▶ [WORK ORDER]: Where the word "conversation" occurs in a line of the listing, please copy the line.

▶ [DATA]:

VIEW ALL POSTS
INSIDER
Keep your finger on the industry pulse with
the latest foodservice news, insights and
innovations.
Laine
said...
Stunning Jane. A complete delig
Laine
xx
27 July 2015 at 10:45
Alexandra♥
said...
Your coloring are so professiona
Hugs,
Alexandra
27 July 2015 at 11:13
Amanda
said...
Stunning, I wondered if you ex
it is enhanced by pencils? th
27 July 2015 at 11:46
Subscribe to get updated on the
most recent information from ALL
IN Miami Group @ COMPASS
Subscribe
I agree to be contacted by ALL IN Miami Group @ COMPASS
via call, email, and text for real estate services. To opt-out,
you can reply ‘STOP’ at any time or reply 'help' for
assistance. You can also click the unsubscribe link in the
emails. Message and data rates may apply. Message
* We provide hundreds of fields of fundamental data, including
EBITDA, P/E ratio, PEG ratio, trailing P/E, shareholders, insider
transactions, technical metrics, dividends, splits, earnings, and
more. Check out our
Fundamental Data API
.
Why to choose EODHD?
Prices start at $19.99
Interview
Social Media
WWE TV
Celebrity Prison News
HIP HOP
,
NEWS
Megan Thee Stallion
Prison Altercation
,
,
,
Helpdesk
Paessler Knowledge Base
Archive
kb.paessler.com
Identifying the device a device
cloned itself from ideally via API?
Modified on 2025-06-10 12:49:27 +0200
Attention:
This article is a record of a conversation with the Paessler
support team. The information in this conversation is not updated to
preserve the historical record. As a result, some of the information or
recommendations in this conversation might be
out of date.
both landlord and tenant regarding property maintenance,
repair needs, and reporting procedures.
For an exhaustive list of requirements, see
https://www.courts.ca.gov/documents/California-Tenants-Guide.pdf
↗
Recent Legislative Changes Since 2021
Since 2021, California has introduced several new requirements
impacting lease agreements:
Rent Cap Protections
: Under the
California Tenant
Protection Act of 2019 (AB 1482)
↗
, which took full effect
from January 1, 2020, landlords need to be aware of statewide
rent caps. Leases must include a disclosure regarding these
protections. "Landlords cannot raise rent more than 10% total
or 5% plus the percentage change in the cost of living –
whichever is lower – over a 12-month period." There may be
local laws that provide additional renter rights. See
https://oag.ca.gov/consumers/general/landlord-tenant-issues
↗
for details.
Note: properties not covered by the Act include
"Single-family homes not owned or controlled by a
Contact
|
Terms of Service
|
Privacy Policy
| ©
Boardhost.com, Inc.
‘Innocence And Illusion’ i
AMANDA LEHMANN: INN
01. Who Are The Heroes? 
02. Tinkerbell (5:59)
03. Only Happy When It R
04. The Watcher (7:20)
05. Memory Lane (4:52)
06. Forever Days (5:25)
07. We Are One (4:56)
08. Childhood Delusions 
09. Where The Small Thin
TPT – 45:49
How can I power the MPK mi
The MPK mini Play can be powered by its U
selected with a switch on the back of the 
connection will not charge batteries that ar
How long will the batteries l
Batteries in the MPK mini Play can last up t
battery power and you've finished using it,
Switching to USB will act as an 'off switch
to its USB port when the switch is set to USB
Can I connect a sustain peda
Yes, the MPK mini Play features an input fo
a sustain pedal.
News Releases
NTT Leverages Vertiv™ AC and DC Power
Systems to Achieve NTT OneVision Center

▶ [EXERCISE RESPONSE]:
This article is a record of a conversation with the Paessler
support team. The information in this conversation is not updated to
recommendations in this conversation might be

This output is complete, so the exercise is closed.